Aim of the task:
Look through the lines below for the word "center", and copy every line that has it.

Data to use:

>>

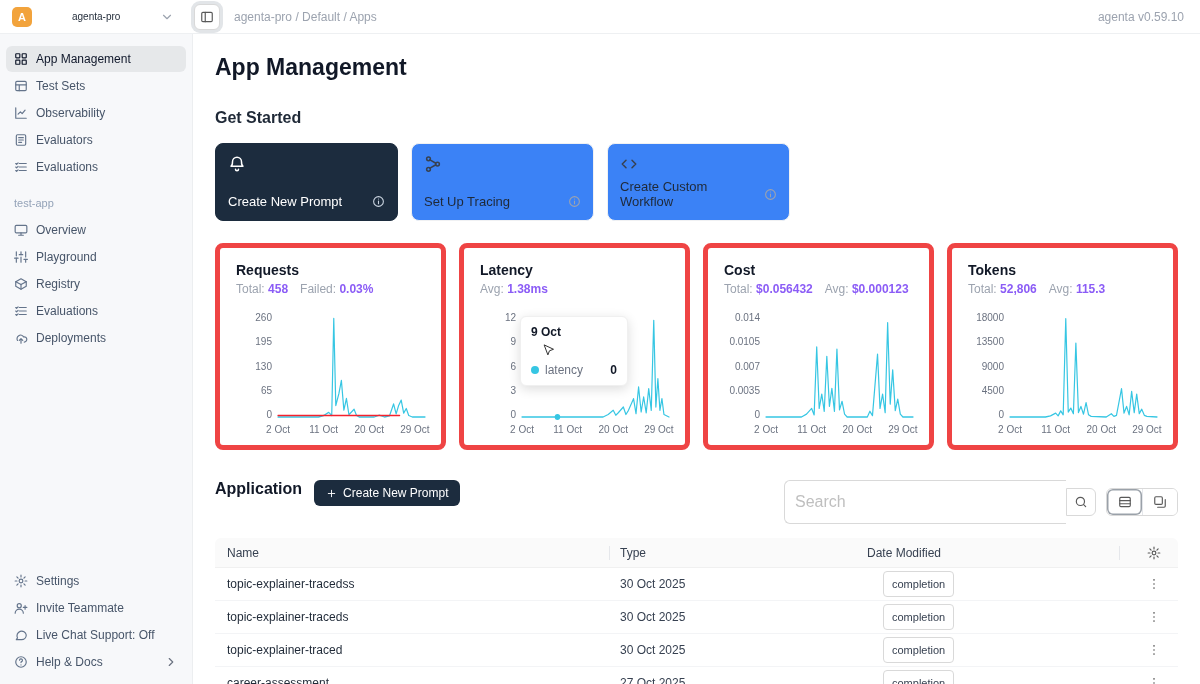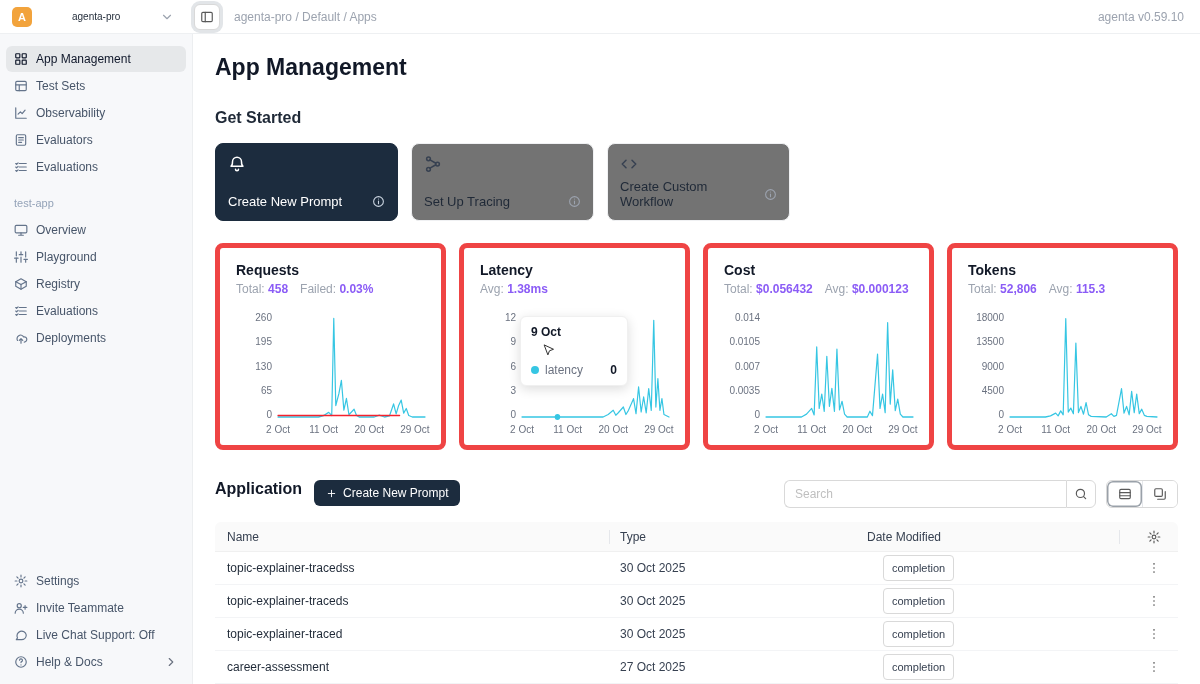--- a/index.html
+++ b/index.html
@@ -46,7 +46,7 @@
 
   
   .gs-row { display:flex; gap:13px; margin-bottom:22px; }
-  .gs-card { width:183px; height:78px; border-radius:8px; padding:11px 12px; background:#737373;
+  .gs-card { width:183px; height:78px; border-radius:8px; padding:11px 12px; background:#3b82f6;
     border:1px solid #f0f1f3; display:flex; flex-direction:column; justify-content:space-between; cursor:pointer; }
   .gs-card.dark { background:#1c2c3e; border-color:#1c2c3e; }
   .gs-card .top-ic { width:18px; height:18px; color:#374151; }

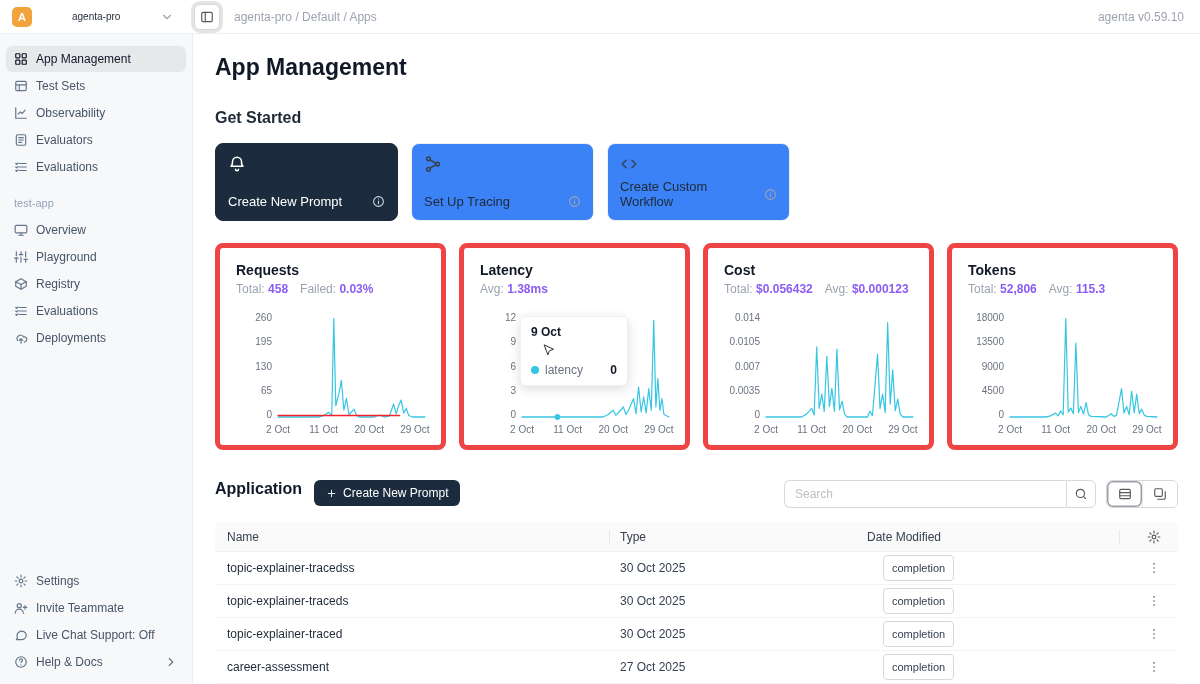--- a/index.html
+++ b/index.html
@@ -90,8 +90,8 @@
     font-family:inherit; cursor:pointer; }
   .btn-dark .ic { width:11px; height:11px; color:#fff; }
   .search-wrap { margin-left:auto; display:flex; align-items:center; }
-  .search-input { width:282px; height:28px; border:1px solid #d9d9d9; border-right:none;
-    border-radius:6px 0 0 6px; padding:0 10px; font-size:12px; color:#374151;
+  .search-input { width:282px; height:44px; border:1px solid #d9d9d9; border-right:none;
+    border-radius:6px 0 0 6px; padding:0 10px; font-size:16px; color:#374151;
     font-family:inherit; outline:none; }
   .search-input::placeholder { color:#bfbfbf; }
   .search-btn { width:30px; height:28px; background:#fff; border:1px solid #d9d9d9;

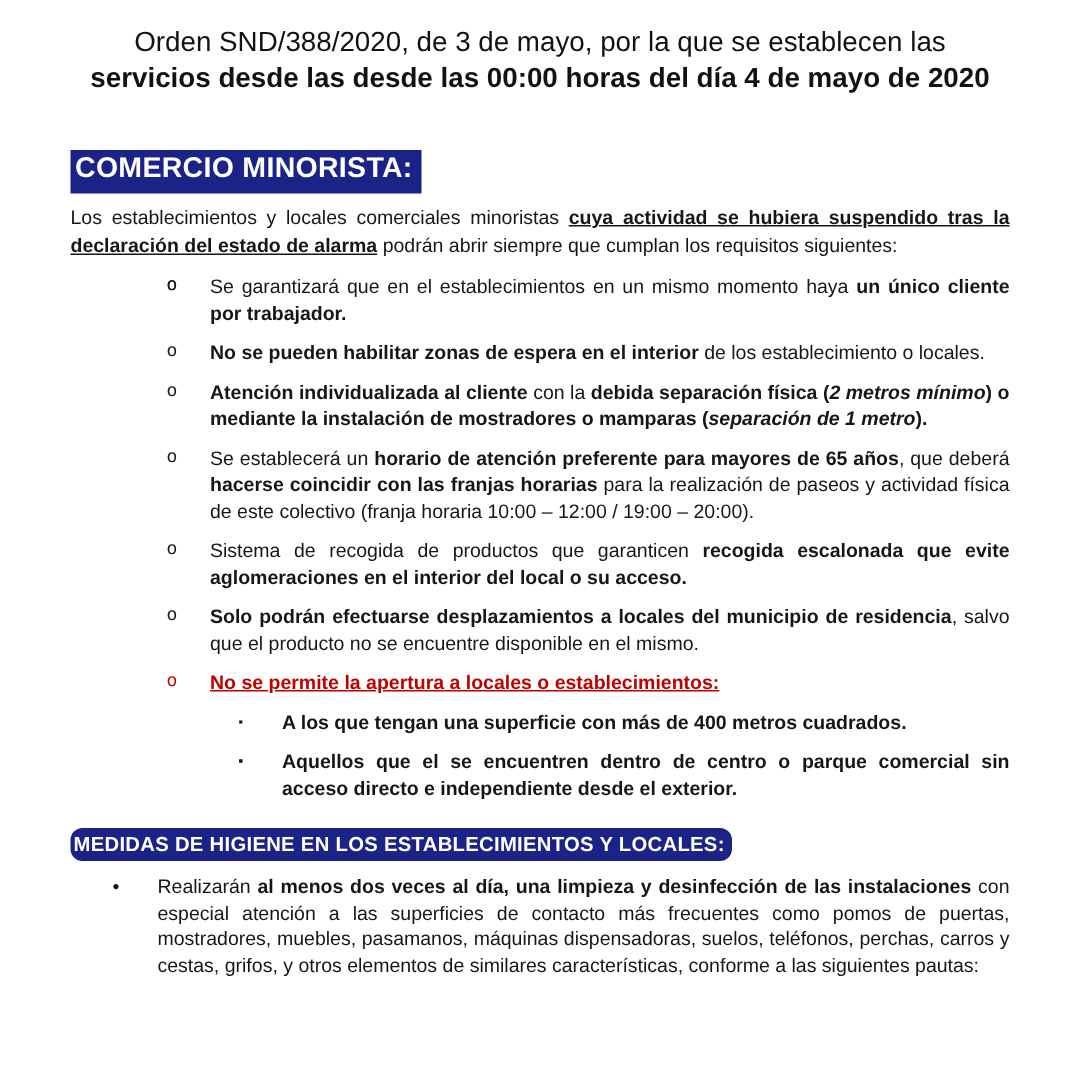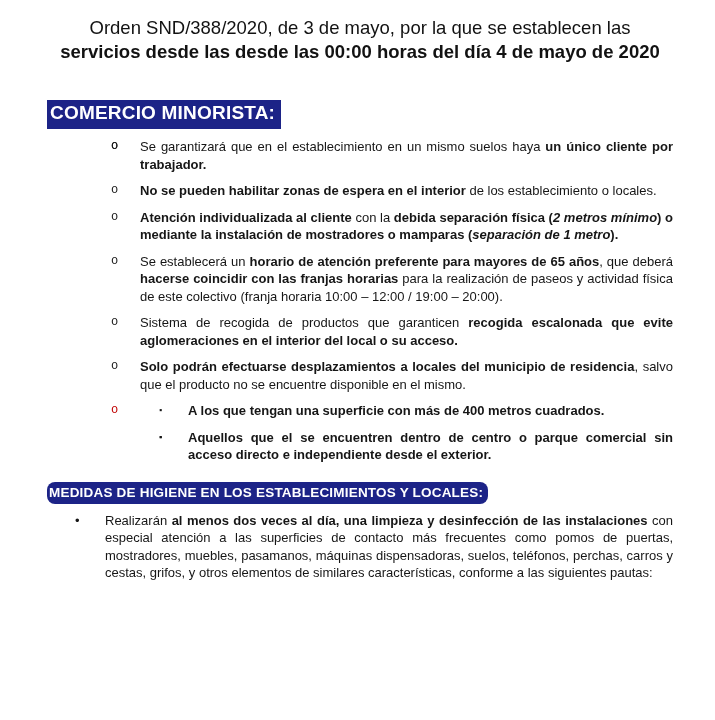--- a/index.html
+++ b/index.html
@@ -98,6 +98,7 @@
     <span class="heading1">COMERCIO MINORISTA:</span>
   </div>
 
+  <div class="intro" id="intro-paragraph"><span class="s-regular">Los establecimientos y locales comerciales minoristas </span><span class="s-bold-underline">cuya actividad se hubiera suspendido tras la declaración del estado de alarma</span><span class="s-regular"> podrán abrir siempre que cumplan los requisitos siguientes:</span></div>
 
   <div class="list" id="list-section1">
       <div class="bullet lvl1"><span class="marker">o</span></div>

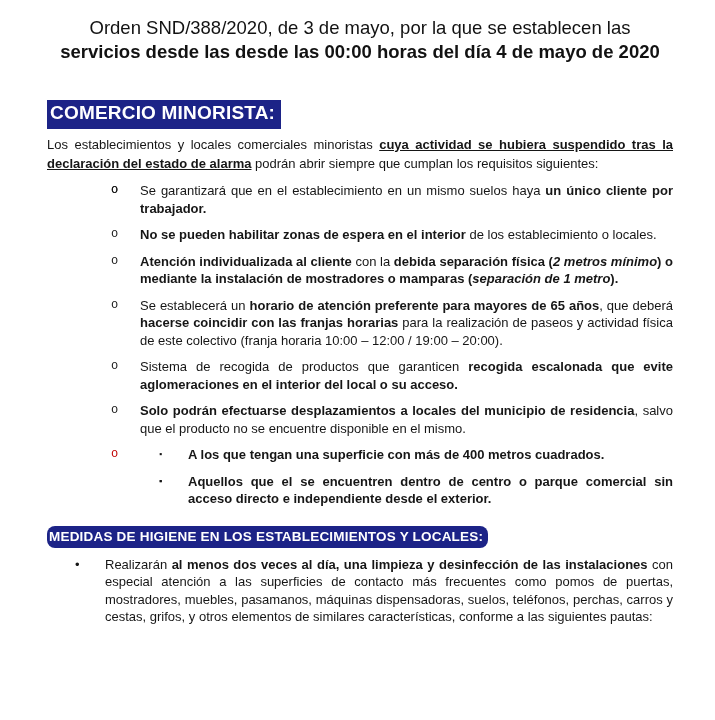--- a/index.html
+++ b/index.html
@@ -102,7 +102,7 @@
 
   <div class="list" id="list-section1">
       <div class="bullet lvl1"><span class="marker">o</span></div>
-      <div class="bullet lvl1"><span class="marker">o</span><span><span class="s-regular">Se garantizará que en el establecimiento en un mismo suelos haya </span><span class="s-bold">un único cliente por trabajador.</span></span></div>
+      <div class="bullet lvl1"><span class="marker">o</span><span><span class="s-regular">Se garantizará que en el establecimientos en un mismo momento haya </span><span class="s-bold">un único cliente por trabajador.</span></span></div>
       <div class="bullet lvl1"><span class="marker">o</span><span><span class="s-bold">No se pueden habilitar zonas de espera en el interior</span><span class="s-regular"> de los establecimiento o locales.</span></span></div>
       <div class="bullet lvl1"><span class="marker">o</span><span><span class="s-bold">Atención individualizada al cliente</span><span class="s-regular"> con la </span><span class="s-bold">debida separación física (</span><span class="s-bold-italic">2 metros mínimo</span><span class="s-bold">) o mediante la instalación de mostradores o mamparas (</span><span class="s-bold-italic">separación de 1 metro</span><span class="s-bold">).</span></span></div>
       <div class="bullet lvl1"><span class="marker">o</span><span><span class="s-regular">Se establecerá un </span><span class="s-bold">horario de atención preferente para mayores de 65 años</span><span class="s-regular">, que deberá </span><span class="s-bold">hacerse coincidir con las franjas horarias</span><span class="s-regular"> para la realización de paseos y actividad física de este colectivo (franja horaria 10:00 – 12:00 / 19:00 – 20:00).</span></span></div>

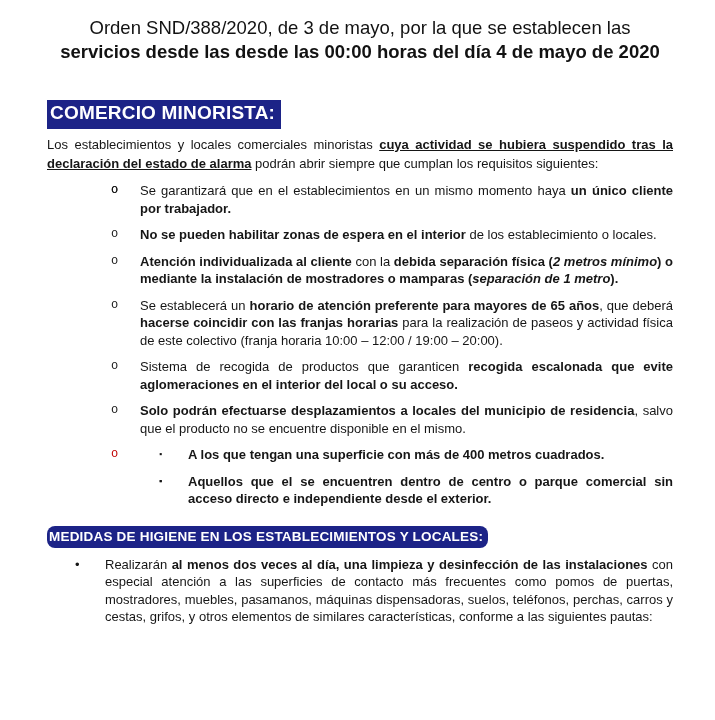--- a/index.html
+++ b/index.html
@@ -108,7 +108,7 @@
       <div class="bullet lvl1"><span class="marker">o</span><span><span class="s-regular">Se establecerá un </span><span class="s-bold">horario de atención preferente para mayores de 65 años</span><span class="s-regular">, que deberá </span><span class="s-bold">hacerse coincidir con las franjas horarias</span><span class="s-regular"> para la realización de paseos y actividad física de este colectivo (franja horaria 10:00 – 12:00 / 19:00 – 20:00).</span></span></div>
       <div class="bullet lvl1"><span class="marker">o</span><span><span class="s-regular">Sistema de recogida de productos que garanticen </span><span class="s-bold">recogida escalonada que evite aglomeraciones en el interior del local o su acceso.</span></span></div>
       <div class="bullet lvl1"><span class="marker">o</span><span><span class="s-bold">Solo podrán efectuarse desplazamientos a locales del municipio de residencia</span><span class="s-regular">, salvo que el producto no se encuentre disponible en el mismo.</span></span></div>
-      <div class="bullet lvl1 red-item"><span class="marker">o</span></div>
+      <div class="bullet lvl1 red-item"><span class="marker">o</span><span><span class="s-red-bold-underline">No se permite la apertura a locales o establecimientos:</span></span></div>
       <div class="bullet lvl2"><span class="marker">▪</span><span><span class="s-bold">A los que tengan una superficie con más de 400 metros cuadrados.</span></span></div>
       <div class="bullet lvl2"><span class="marker">▪</span></div>
       <div class="bullet lvl2"><span class="marker">▪</span><span><span class="s-bold">Aquellos que el se encuentren dentro de centro o parque comercial sin acceso directo e independiente desde el exterior.</span></span></div>

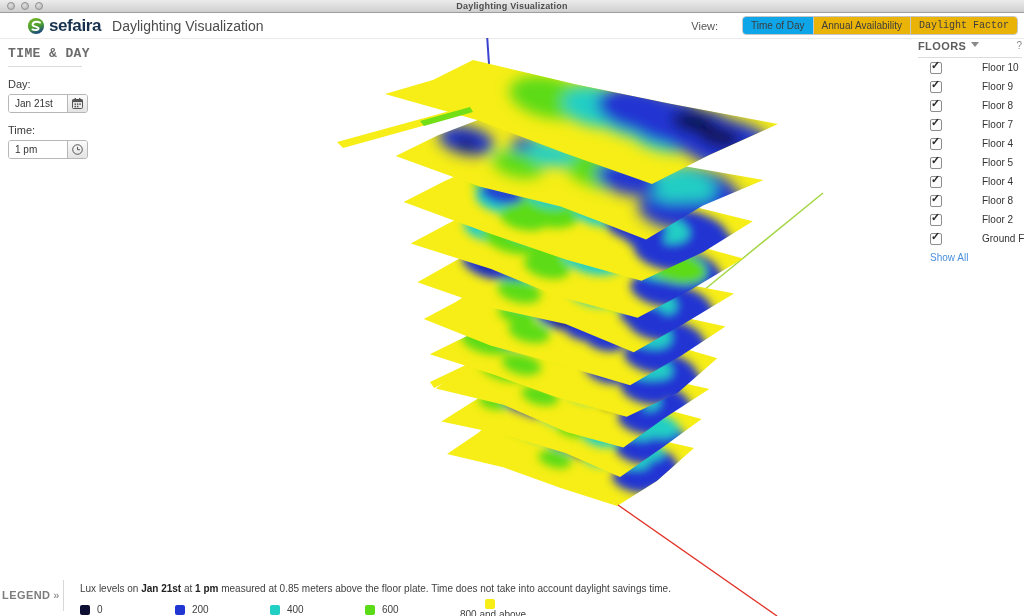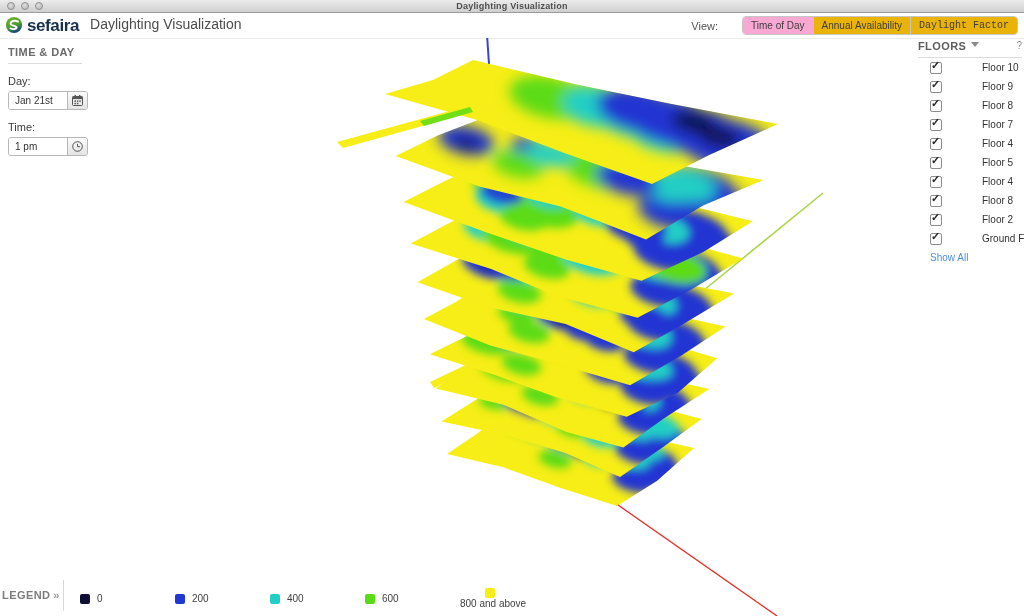--- a/index.html
+++ b/index.html
@@ -30,7 +30,7 @@
     background:#ffffff;border-bottom:1px solid #ececec;
     display:flex;align-items:center;
   }
-  .brandwrap{display:flex;align-items:flex-start;padding-left:5px;}
+  .brandwrap{display:flex;align-items:center;padding-left:27px;}
   .logo{width:18px;height:18px;display:block;}
   .brand{margin-left:4px;font-size:17px;font-weight:bold;color:#17304e;letter-spacing:-.4px;}
   .apptitle{margin-left:11px;font-size:14px;color:#4c4c4c;}

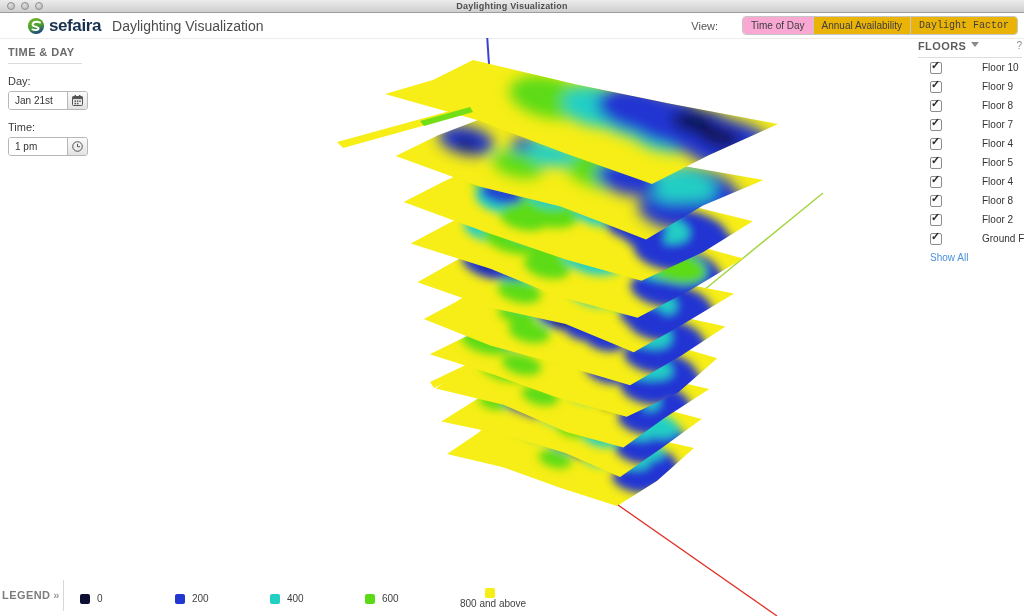--- a/index.html
+++ b/index.html
@@ -42,7 +42,7 @@
     background:#eab308;white-space:nowrap;cursor:default;
   }
   .segbtn:last-child{border-right:none;font-family:Liberation Mono, monospace;}
-  .segbtn.selected{background:#f9a8d4;}
+  .segbtn.selected{background:#0ea5e9;}
   
   #scene{position:absolute;left:0;top:38px;z-index:0;}
   

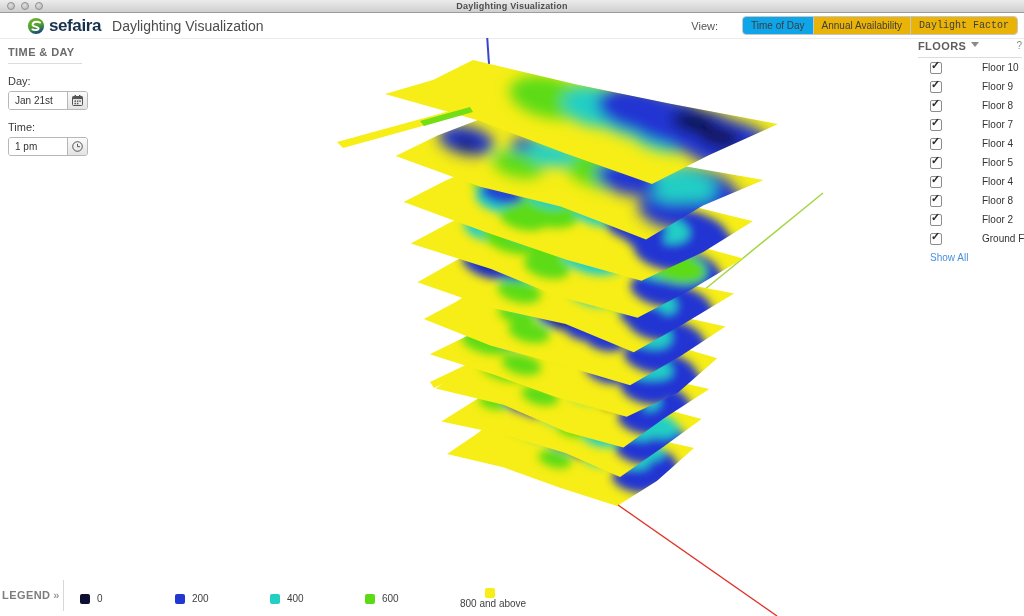--- a/index.html
+++ b/index.html
@@ -47,7 +47,7 @@
   #scene{position:absolute;left:0;top:38px;z-index:0;}
   
   .left-panel{position:absolute;left:8px;top:46px;width:110px;z-index:2;}
-  .panel-title{font-size:11px;font-weight:bold;color:#6b6b6b;letter-spacing:.4px;}
+  .panel-title{font-size:13px;font-weight:bold;color:#6b6b6b;letter-spacing:.4px;font-family:Liberation Mono, monospace;}
   .panel-rule{border:none;border-top:1px solid #dcdcdc;margin:5px 0 0 0;width:74px;}
   .field-label{font-size:11px;color:#3a3a3a;margin-top:11px;}
   .inputrow{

<<

Solution for this problem:
   .search-wrap { margin-left:auto; display:flex; align-items:center; }
     display:flex;align-items:center;
+  .brandwrap{display:flex;align-items:center;padding-left:27px;}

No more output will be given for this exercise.